Israeli peaceniks and most Western diplomats insisted that Israeli moderation would encourage Hamas’s pragmatism. Robert Malley, a Democratic foreign policy guru, claimed in 2006 that “Hamas wants the ability to govern.” Malley often led the chorus demanding Israel “cease fire” whenever it defended itself.

Meanwhile, Hamas built military bases under hospitals, amassed weapons in mosques and kindergartens, and masked its war preparations behind ambulances, UN workers, and UNRWA facilities. And it indoctrinated Gazans, from childhood, to hate “the Jews.” Such totalitarian terrorism flourished, especially after Israel withdrew. Israel wavered, imposing a blockade to stop the arms flow, while allowing humanitarian materials – fuel, food, international aid, and Qatari cash into Gaza – which Hamas commandeered. Periodically, tensions erupted into mini wars. Israeli authorities called these clashes “mowing the lawn,” assuming that periodic military pushback would constrain an increasingly “pragmatic” Hamas.

This Israeli doctrine developed under insistent calls for Israeli “ceasefires,” whenever it tried dismantling Hamas’ infrastructure – especially in 2008-2009, 2012, 2014, and 2021. Even after October 7, few American policymakers acknowledged their role in this cycle. By contrast, former Secretary of State Hillary Clinton did take responsibility. She admitted in November: “Remember there was a ceasefire on October 6 that Hamas broke by their barbaric assault on peaceful civilians…. Hamas has consistently broken ceasefires over a number of years.”

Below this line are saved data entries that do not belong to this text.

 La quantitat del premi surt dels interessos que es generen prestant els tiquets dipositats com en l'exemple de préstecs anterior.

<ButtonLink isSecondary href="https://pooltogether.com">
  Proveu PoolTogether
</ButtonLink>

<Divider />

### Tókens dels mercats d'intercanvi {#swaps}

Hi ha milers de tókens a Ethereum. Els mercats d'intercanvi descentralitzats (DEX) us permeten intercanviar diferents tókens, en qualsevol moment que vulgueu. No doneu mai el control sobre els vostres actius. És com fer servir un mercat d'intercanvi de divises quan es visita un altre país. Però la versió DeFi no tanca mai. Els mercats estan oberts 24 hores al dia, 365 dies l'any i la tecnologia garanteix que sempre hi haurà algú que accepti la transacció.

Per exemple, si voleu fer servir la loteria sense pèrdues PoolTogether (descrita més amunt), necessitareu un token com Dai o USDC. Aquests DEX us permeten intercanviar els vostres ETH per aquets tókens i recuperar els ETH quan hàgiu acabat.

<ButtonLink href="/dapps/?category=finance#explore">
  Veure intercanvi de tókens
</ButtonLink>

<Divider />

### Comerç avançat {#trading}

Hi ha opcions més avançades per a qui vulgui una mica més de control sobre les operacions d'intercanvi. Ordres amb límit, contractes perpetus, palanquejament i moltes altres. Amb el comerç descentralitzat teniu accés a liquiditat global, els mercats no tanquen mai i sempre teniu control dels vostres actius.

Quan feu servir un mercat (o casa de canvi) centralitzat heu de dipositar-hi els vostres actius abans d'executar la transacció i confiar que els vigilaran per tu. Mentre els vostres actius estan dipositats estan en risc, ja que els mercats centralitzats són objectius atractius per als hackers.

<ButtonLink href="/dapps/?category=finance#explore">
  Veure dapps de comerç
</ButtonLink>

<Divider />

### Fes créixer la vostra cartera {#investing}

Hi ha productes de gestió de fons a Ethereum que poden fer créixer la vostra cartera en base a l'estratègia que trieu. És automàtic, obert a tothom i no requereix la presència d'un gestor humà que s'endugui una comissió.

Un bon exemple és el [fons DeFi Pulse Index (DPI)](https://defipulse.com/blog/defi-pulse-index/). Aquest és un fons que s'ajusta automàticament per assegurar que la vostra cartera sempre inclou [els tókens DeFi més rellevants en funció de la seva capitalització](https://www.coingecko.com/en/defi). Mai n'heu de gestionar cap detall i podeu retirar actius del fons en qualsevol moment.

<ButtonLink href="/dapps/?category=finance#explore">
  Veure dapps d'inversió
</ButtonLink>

Israel also succumbed to international pressure – and assumptions of reasonableness – by allowing more Gazans to work in neighboring kibbutzim and villages. From 2021 to 2023, the number of work permits jumped from 7,000 to 17,000. Some of these Gazans helped plan the assault and participated zestfully. And despite its blockade, and the open secret that Hamas was stealing resources, an average of 425 trucks and 20 fuel tankers entered Gaza from Israel daily.

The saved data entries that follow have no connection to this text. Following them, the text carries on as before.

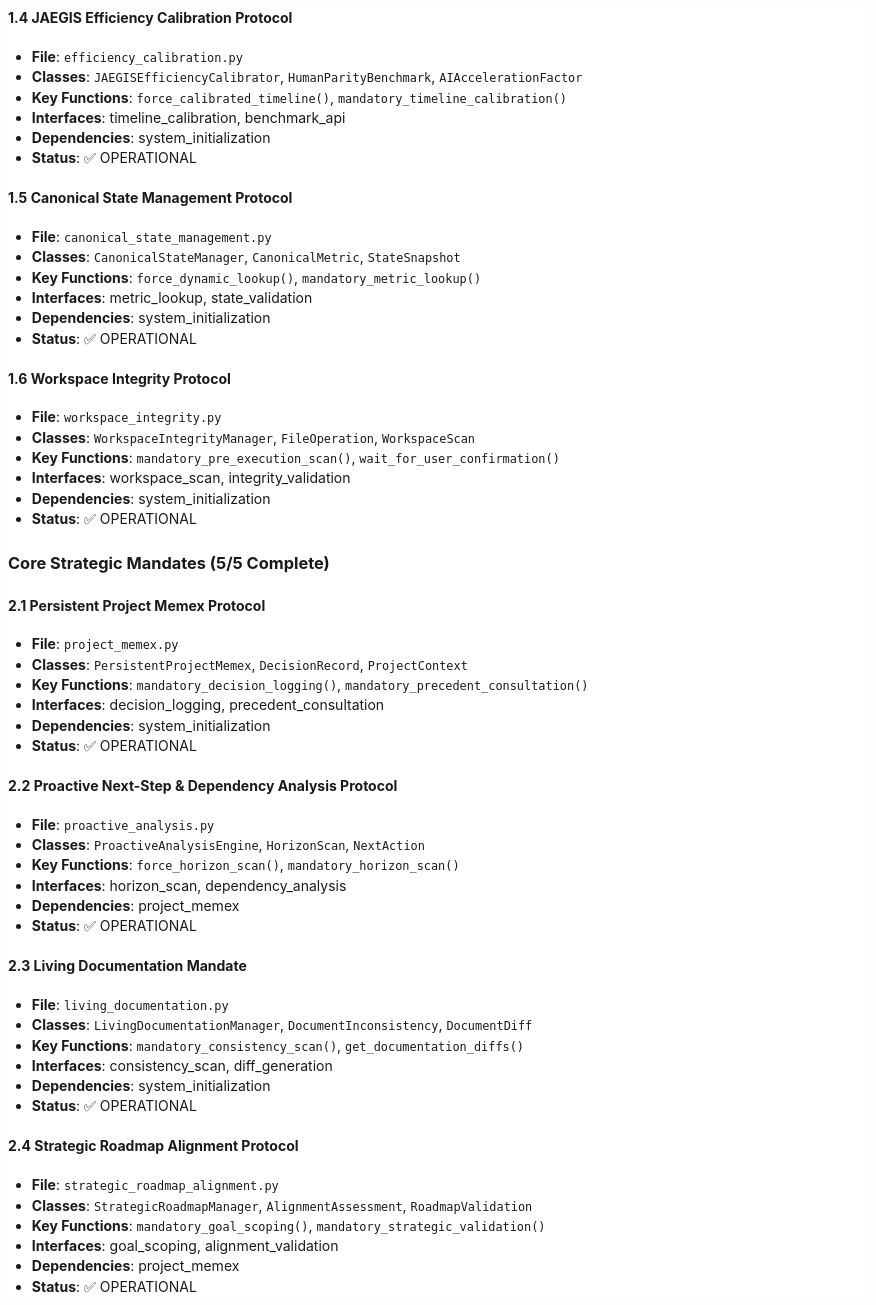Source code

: #### 1.4 JAEGIS Efficiency Calibration Protocol
- **File**: `efficiency_calibration.py`
- **Classes**: `JAEGISEfficiencyCalibrator`, `HumanParityBenchmark`, `AIAccelerationFactor`
- **Key Functions**: `force_calibrated_timeline()`, `mandatory_timeline_calibration()`
- **Interfaces**: timeline_calibration, benchmark_api
- **Dependencies**: system_initialization
- **Status**: ✅ OPERATIONAL

#### 1.5 Canonical State Management Protocol
- **File**: `canonical_state_management.py`
- **Classes**: `CanonicalStateManager`, `CanonicalMetric`, `StateSnapshot`
- **Key Functions**: `force_dynamic_lookup()`, `mandatory_metric_lookup()`
- **Interfaces**: metric_lookup, state_validation
- **Dependencies**: system_initialization
- **Status**: ✅ OPERATIONAL

#### 1.6 Workspace Integrity Protocol
- **File**: `workspace_integrity.py`
- **Classes**: `WorkspaceIntegrityManager`, `FileOperation`, `WorkspaceScan`
- **Key Functions**: `mandatory_pre_execution_scan()`, `wait_for_user_confirmation()`
- **Interfaces**: workspace_scan, integrity_validation
- **Dependencies**: system_initialization
- **Status**: ✅ OPERATIONAL

### **Core Strategic Mandates (5/5 Complete)**

#### 2.1 Persistent Project Memex Protocol
- **File**: `project_memex.py`
- **Classes**: `PersistentProjectMemex`, `DecisionRecord`, `ProjectContext`
- **Key Functions**: `mandatory_decision_logging()`, `mandatory_precedent_consultation()`
- **Interfaces**: decision_logging, precedent_consultation
- **Dependencies**: system_initialization
- **Status**: ✅ OPERATIONAL

#### 2.2 Proactive Next-Step & Dependency Analysis Protocol
- **File**: `proactive_analysis.py`
- **Classes**: `ProactiveAnalysisEngine`, `HorizonScan`, `NextAction`
- **Key Functions**: `force_horizon_scan()`, `mandatory_horizon_scan()`
- **Interfaces**: horizon_scan, dependency_analysis
- **Dependencies**: project_memex
- **Status**: ✅ OPERATIONAL

#### 2.3 Living Documentation Mandate
- **File**: `living_documentation.py`
- **Classes**: `LivingDocumentationManager`, `DocumentInconsistency`, `DocumentDiff`
- **Key Functions**: `mandatory_consistency_scan()`, `get_documentation_diffs()`
- **Interfaces**: consistency_scan, diff_generation
- **Dependencies**: system_initialization
- **Status**: ✅ OPERATIONAL

#### 2.4 Strategic Roadmap Alignment Protocol
- **File**: `strategic_roadmap_alignment.py`
- **Classes**: `StrategicRoadmapManager`, `AlignmentAssessment`, `RoadmapValidation`
- **Key Functions**: `mandatory_goal_scoping()`, `mandatory_strategic_validation()`
- **Interfaces**: goal_scoping, alignment_validation
- **Dependencies**: project_memex
- **Status**: ✅ OPERATIONAL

Hamas’s Ali Barak boasted to Russia Today TV on October 8, as translated by the Middle East Media Research Institute (MEMRI): “We made them think that Hamas was busy with governing Gaza, and that it wanted to focus on the 2.5 million Palestinians [there]. All the while, under the table, Hamas was preparing for this big attack…. The thing any Palestinian desires the most is to be martyred for the sake of Allah, defending his land.” Ali Barak continued: “We have been preparing for this for two years. We have local factories for everything. We have rockets with ranges of 250 kilometers, 160 kilometers, 80 kilometers, 45 kilometers and 10 kilometers.”

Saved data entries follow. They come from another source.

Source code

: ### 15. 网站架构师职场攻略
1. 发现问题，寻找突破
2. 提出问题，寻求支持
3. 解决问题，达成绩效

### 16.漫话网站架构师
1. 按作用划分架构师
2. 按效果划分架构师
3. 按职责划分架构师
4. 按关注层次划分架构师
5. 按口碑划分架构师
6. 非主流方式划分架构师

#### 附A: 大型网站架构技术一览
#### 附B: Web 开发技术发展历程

Today, many Israelis bitterly realize that, just as many Palestinians exploited the Oslo Peace Process to arm themselves in the West Bank, Gaza’s terrorist groups exploited the disengagement to threaten Israel. Americans must examine the West’s “conceptzia” too. After 18 years of shouting “occupation” and “blockade,” critics acknowledge that, somehow, Hamas dominated Gaza. Detailing the tunnels serving as “bunkers” and “command centers,” the New York Times reported that Hamas’s underground “maze” extends “across most if not all of Gaza, the territory they control.” Being “occupied” while controlling territory is as logical as being “blockaded” while importing tons of armaments.